His chosen battlefield is the cycling forum. There are many to choose from, independent fiefdoms filled for the most part with anonymous users; Godzilla99 prefers them to the superpower Facebook, with what he sees as its dark overlord Zuck and misguided insistence on removing the cloak of anonymity.

If you’re never been to one, strap on your hat, we’re going in.

First there is the registration agreement, usually a lot of legal boilerplate to protect the owner, along with a plea to play nice. It is unlikely anybody, including the owner, has actually read this through to the end.

Then you’re free to start a discussion. Almost surely you will step on some toes, no matter what you say: just like RL (Real Life). Mind the cliques, and good luck avoiding triggering any land mines. Mind the moderators, while you’re at it. Prepare to become either addicted or appalled.

At their best they channel the almost innate camaraderie of cyclists into support for hurting or fallen comrades: ‘man down’ is always to be dreaded in the list of new posts. I’ve seen a funeral procession put together, the cortege consisting of previously virtual and very corporeal friends.

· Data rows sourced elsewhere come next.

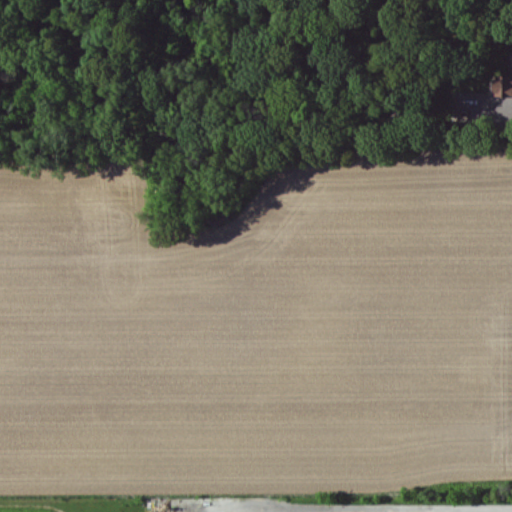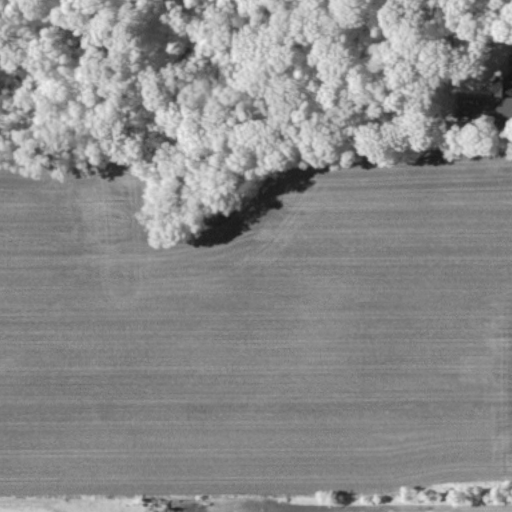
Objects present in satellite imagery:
building: (508, 87)
road: (406, 508)
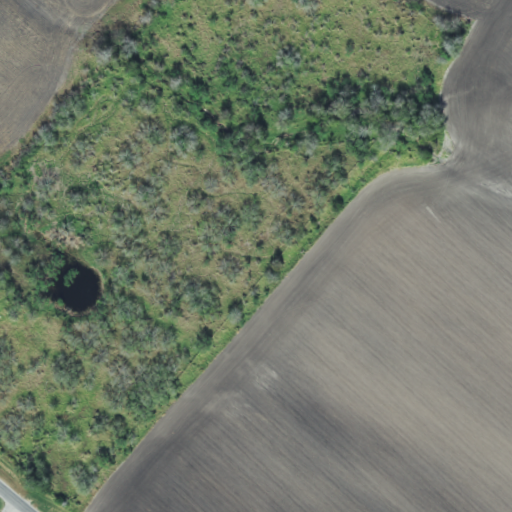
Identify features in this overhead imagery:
road: (13, 500)
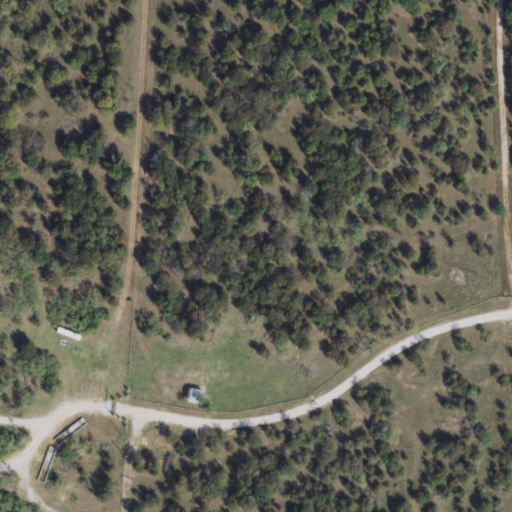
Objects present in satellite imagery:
road: (502, 128)
building: (193, 394)
building: (193, 394)
road: (22, 420)
road: (256, 421)
road: (129, 461)
road: (29, 490)
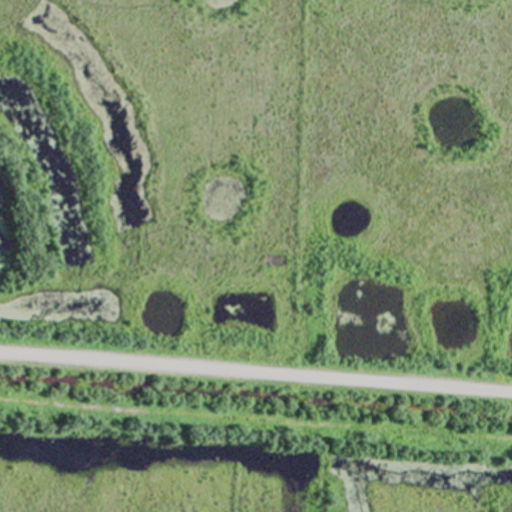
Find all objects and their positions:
road: (255, 372)
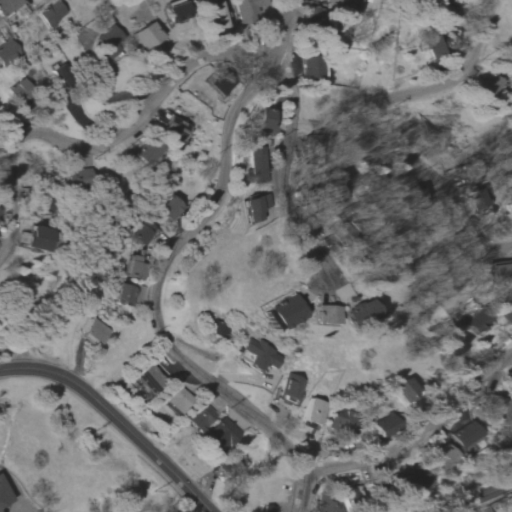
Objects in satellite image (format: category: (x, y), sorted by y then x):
building: (343, 4)
building: (8, 6)
building: (248, 11)
building: (178, 13)
building: (51, 14)
building: (219, 15)
building: (146, 37)
building: (110, 43)
building: (435, 50)
building: (8, 53)
building: (311, 67)
building: (63, 76)
building: (223, 84)
building: (21, 92)
building: (264, 121)
road: (391, 124)
building: (178, 128)
building: (315, 141)
road: (108, 145)
road: (285, 147)
building: (148, 151)
building: (258, 168)
building: (78, 179)
building: (171, 209)
building: (509, 211)
building: (255, 212)
building: (141, 235)
building: (38, 239)
building: (132, 267)
road: (166, 274)
building: (125, 295)
building: (290, 315)
building: (365, 315)
building: (507, 316)
building: (329, 319)
building: (480, 322)
building: (95, 332)
building: (216, 334)
building: (261, 357)
building: (293, 389)
building: (405, 394)
building: (176, 400)
building: (314, 414)
building: (200, 419)
road: (111, 420)
building: (344, 423)
building: (385, 428)
building: (465, 435)
building: (221, 436)
road: (399, 445)
building: (441, 458)
building: (415, 479)
road: (20, 487)
building: (4, 494)
building: (4, 494)
road: (483, 499)
building: (268, 508)
road: (472, 508)
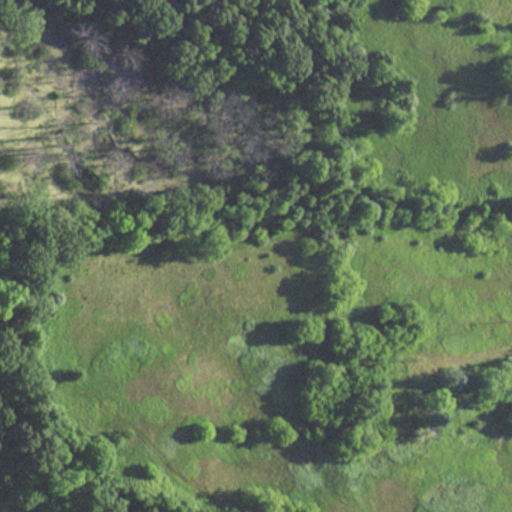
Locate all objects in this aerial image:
park: (256, 256)
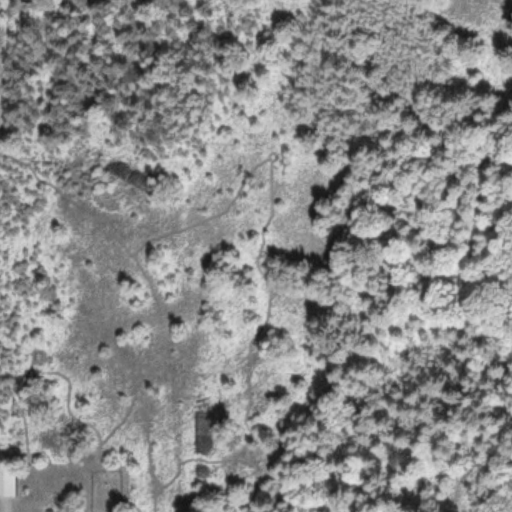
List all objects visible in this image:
building: (10, 480)
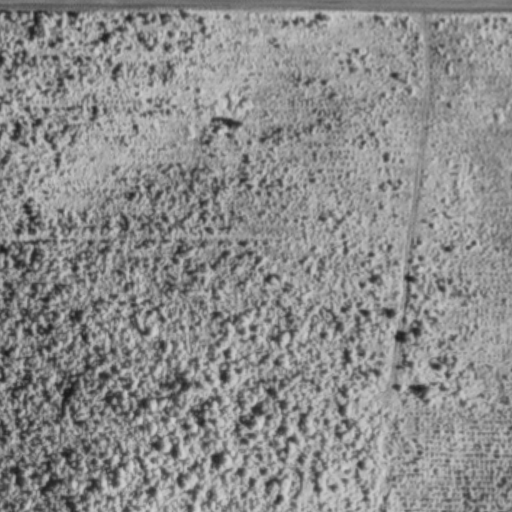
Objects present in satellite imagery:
road: (399, 1)
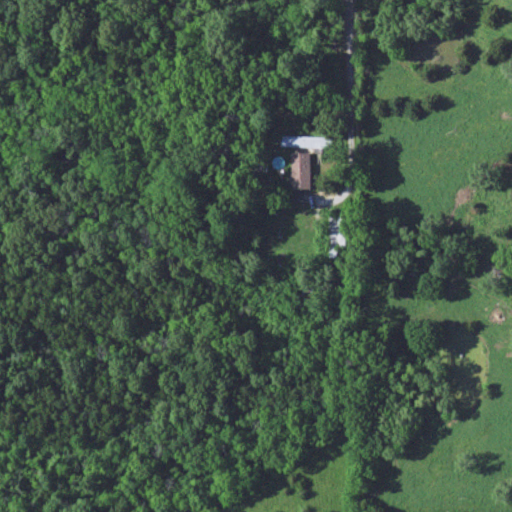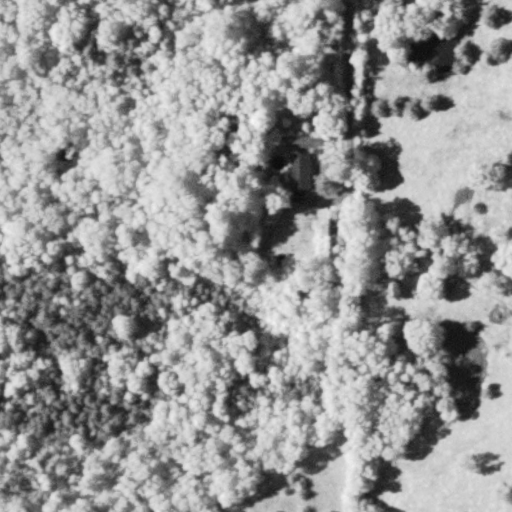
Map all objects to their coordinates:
road: (350, 141)
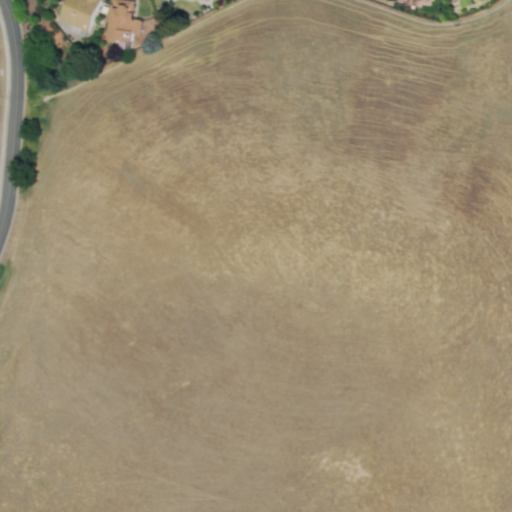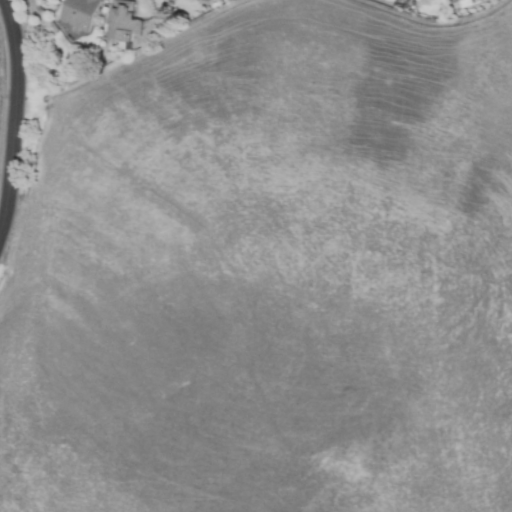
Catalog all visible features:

They can instrumental in planning a tour, as I discovered before the days of Airbnb when successfully advertising for hosts on an end-to-end.

Novice bike mechanics will be in heaven. Many Google hits end up at forums.

The Covid-19 crisis has spawned numberless discussions filled with users interpreting the restrictions (how long a ride is in keeping with the spirit of the government’s edict?) and agonising over the possibility of further lockdown.

At their worst, forums make the Guardian comments section look like soft play at the creche.

Despite the anonymity, it can get very personal, very fast: a group therapy session from hell, like that scene from an early Simpsons episode where the family were given the ability to zap each other with random jolts of electricity.

You can probably guess where most discussions on helmets end up.

They’re often hunting grounds for reporters looking for a story. The Daily Mail, for example, has been known to scour Mumsnet (home to many a ‘cycling widow’ mourning her MAMIL) to such an extent that users specifically warn them off in their opening post.

Almost all cycling forums seem to be male dominated. The fix is obvious — occupy! I’m sure Godzilla99 would have a few choice words to say on the matter.